# Written task 1:
Lay out the rows below as a JSON list of strings, one string per line with blank lines omitted, starting at the first line of the rows and stopping after the line that contains "Specifies the BK". Leave the pictures out of your answer.

· · · · ·

Why John Poos needs to think a few strokes ahead to get the career he deserves
Executives who golf might balk at the fact that there’s a strong relation between handicap and CEO compensation. They might even contest the idea that golfers perform worse than non-golfers with anecdotes about how Warren Buffett and Bill Gates are both keen players. And what of the claim that performance decreases with golfing ability? Many will dismiss the question out of hand.
But present these findings to John Poos, global director of pensions and benefits for George Weston Ltd. in Toronto, and he’d probably say that even if an individual’s golf game can’t predict corporate performance, his own game could offer insights into how he deals competitively with challenges.
“If I’m on the golf course, I see where I want to go. I look for what’s in my way and start to envision how to get to the hole. Can I get that ball over that tree?” Poos says.
“In the pension world, I’ll have a vision of what I want to achieve. Pensions are about trying to understand the outcome and looking for things that are getting in the way of the outcome. What can I do to resolve those things and make it achievable?” This pattern of vision—questioning and removing roadblocks—is a paradox that runs through Poos’ professional life and that has highly influenced his career. The approach regularly leads him to refuse to compromise with the status quo and come up with creative ideas that improve existing practices. From Stelco to Nortel, OMERS and finally George Weston, Poos has always avoided the easy shots.
Steel Town
Golf wasn’t his passion when he started in the business, but Poos’ love for the game and its contemporary relevance harks back to when he started out at Stelco, the Hamilton-based steel operation, in the late ’90s. Back then, every law firm, every investment management firm, every custodian and every consultant had its own golf event. If you did the basic math, you could, in the course of the summer, play golf almost 130 days a year if you accepted every invitation, says Poos. “Now that has all gone away. And for good reason, because it really wasn’t justified.”
Stelco is also where Poos made the transition to the pensions industry in the late ’90s, where he unintentionally evolved from running the legal department into managing the pension plan. A chief financial officer who asked him to take on the pension said, “Don’t worry. It’s only going to take about 10% of your time, and it’s like watching paint dry.” Turned out, that was far from an accurate job description.

· · · · ·

# Written task 2:
Transcribe the part of the John Poos profile above that begins at "Why John Poos" and ends after "out of hand.".

(Saved data entries)

· · · · ·

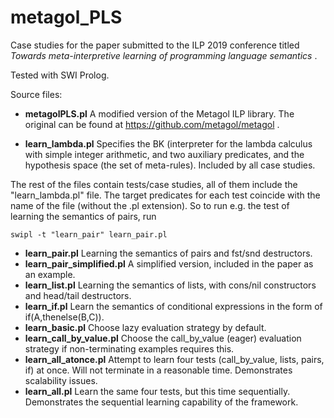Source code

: # metagol_PLS

Case studies for the paper submitted to the ILP 2019 conference titled
_Towards meta-interpretive learning of programming language semantics_ . 

Tested with SWI Prolog.

Source files:

* __metagolPLS.pl__
   A modified version of the Metagol ILP library. The original can be found at https://github.com/metagol/metagol .

* __learn_lambda.pl__
   Specifies the BK (interpreter for the lambda calculus with simple integer arithmetic, and two auxiliary predicates, and the hypothesis space (the set of meta-rules). Included by all case studies.


The rest of the files contain tests/case studies, all of them include the "learn_lambda.pl" file. The target predicates for each test coincide with the name of the file (without the .pl extension). So to run e.g. the test of learning the semantics of pairs, run

``swipl -t "learn_pair" learn_pair.pl``

* __learn_pair.pl__
  Learning the semantics of pairs and fst/snd destructors.
* __learn_pair_simplified.pl__
  A simplified version, included in the paper as an example.
* __learn_list.pl__
  Learning the semantics of lists, with cons/nil constructors and head/tail destructors.
* __learn_if.pl__
  Learn the semantics of conditional expressions in the form of if(A,thenelse(B,C)).
* __learn_basic.pl__
  Choose lazy evaluation strategy by default.
* __learn_call_by_value.pl__
  Choose the call_by_value (eager) evaluation strategy if non-terminating examples requires this.
* __learn_all_atonce.pl__
  Attempt to learn four tests (call_by_value, lists, pairs, if) at once. Will not terminate in a reasonable time. Demonstrates scalability issues.
* __learn_all.pl__
  Learn the same four tests, but this time sequentially. Demonstrates the sequential learning capability of the framework.







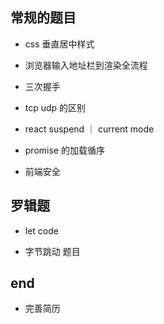 ## 常规的题目

- css 垂直居中样式

- 浏览器输入地址栏到渲染全流程

- 三次握手

- tcp udp 的区别

- react suspend ｜ current mode

- promise 的加载循序

- 前端安全

## 罗辑题

- let code

- 字节跳动 题目

## end

- 完善简历
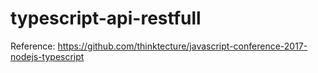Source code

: # typescript-api-restfull


Reference: https://github.com/thinktecture/javascript-conference-2017-nodejs-typescript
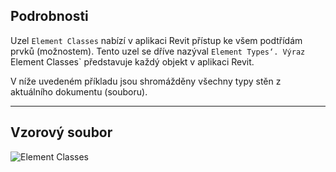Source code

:## Podrobnosti
Uzel `Element Classes` nabízí v aplikaci Revit přístup ke všem podtřídám prvků (možnostem). Tento uzel se dříve nazýval `Element Types‘. Výraz `Element Classes` představuje každý objekt v aplikaci Revit.

V níže uvedeném příkladu jsou shromážděny všechny typy stěn z aktuálního dokumentu (souboru).
___
## Vzorový soubor

![Element Classes](./DSRevitNodesUI.ElementTypes_img.jpg)
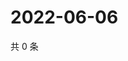 # 2022-06-06

共 0 条

<!-- BEGIN WEIBO -->
<!-- 最后更新时间 Mon Jun 06 2022 02:18:31 GMT+0800 (China Standard Time) -->

<!-- END WEIBO -->

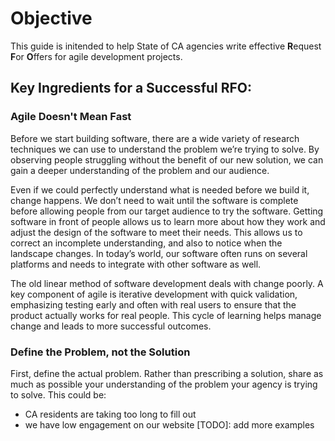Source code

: # Objective

This guide is initended to help State of CA agencies write effective **R**equest **F**or **O**ffers for agile development projects.

## Key Ingredients for a Successful RFO:

### Agile Doesn't Mean Fast
Before we start building software, there are a wide variety of research techniques we can use to understand the problem we’re trying to solve. By observing people struggling without the benefit of our new solution, we can gain a deeper understanding of the problem and our audience.

Even if we could perfectly understand what is needed before we build it, change happens. We don’t need to wait until the software is complete before allowing people from our target audience to try the software. Getting software in front of people allows us to learn more about how they work and adjust the design of the software to meet their needs. This allows us to correct an incomplete understanding, and also to notice when the landscape changes. In today’s world, our software often runs on several platforms and needs to integrate with other software as well.

The old linear method of software development deals with change poorly. A key component of agile is iterative development with quick validation, emphasizing testing early and often with real users to ensure that the product actually works for real people. This cycle of learning helps manage change and leads to more successful outcomes.

### Define the Problem, not the Solution
First, define the actual problem. Rather than prescribing a solution, share as much as possible your understanding of the problem your agency is trying to solve.  This could be:
- CA residents are taking too long to fill out
- we have low engagement on our website
[TODO]: add more examples 
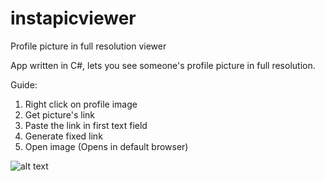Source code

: # instapicviewer
Profile picture in full resolution viewer

App written in C#, lets you see someone's profile picture in full resolution.

Guide:

1. Right click on profile image
2. Get picture's link
3. Paste the link in first text field
4. Generate fixed link
5. Open image (Opens in default browser)

![alt text](https://i.imgur.com/t3Spc3E.png)
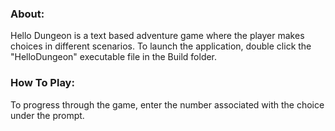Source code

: ### About:
Hello Dungeon is a text based adventure game where the player makes choices in different scenarios. To launch the application, double click the "HelloDungeon" executable file in the Build folder. 

### How To Play:
 To progress through the game, enter the number associated with the choice under the prompt.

· · · · ·

# Task response 1:
[
  "Source code",
  ": # metagol_PLS",
  "Case studies for the paper submitted to the ILP 2019 conference titled",
  "_Towards meta-interpretive learning of programming language semantics_ . ",
  "Tested with SWI Prolog.",
  "Source files:",
  "* __metagolPLS.pl__",
  "   A modified version of the Metagol ILP library. The original can be found at https://github.com/metagol/metagol .",
  "* __learn_lambda.pl__",
  "   Specifies the BK (interpreter for the lambda calculus with simple integer arithmetic, and two auxiliary predicates, and the hypothesis space (the set of meta-rules). Included by all case studies."
]

# Task response 2:
Why John Poos needs to think a few strokes ahead to get the career he deserves
Executives who golf might balk at the fact that there’s a strong relation between handicap and CEO compensation. They might even contest the idea that golfers perform worse than non-golfers with anecdotes about how Warren Buffett and Bill Gates are both keen players. And what of the claim that performance decreases with golfing ability? Many will dismiss the question out of hand.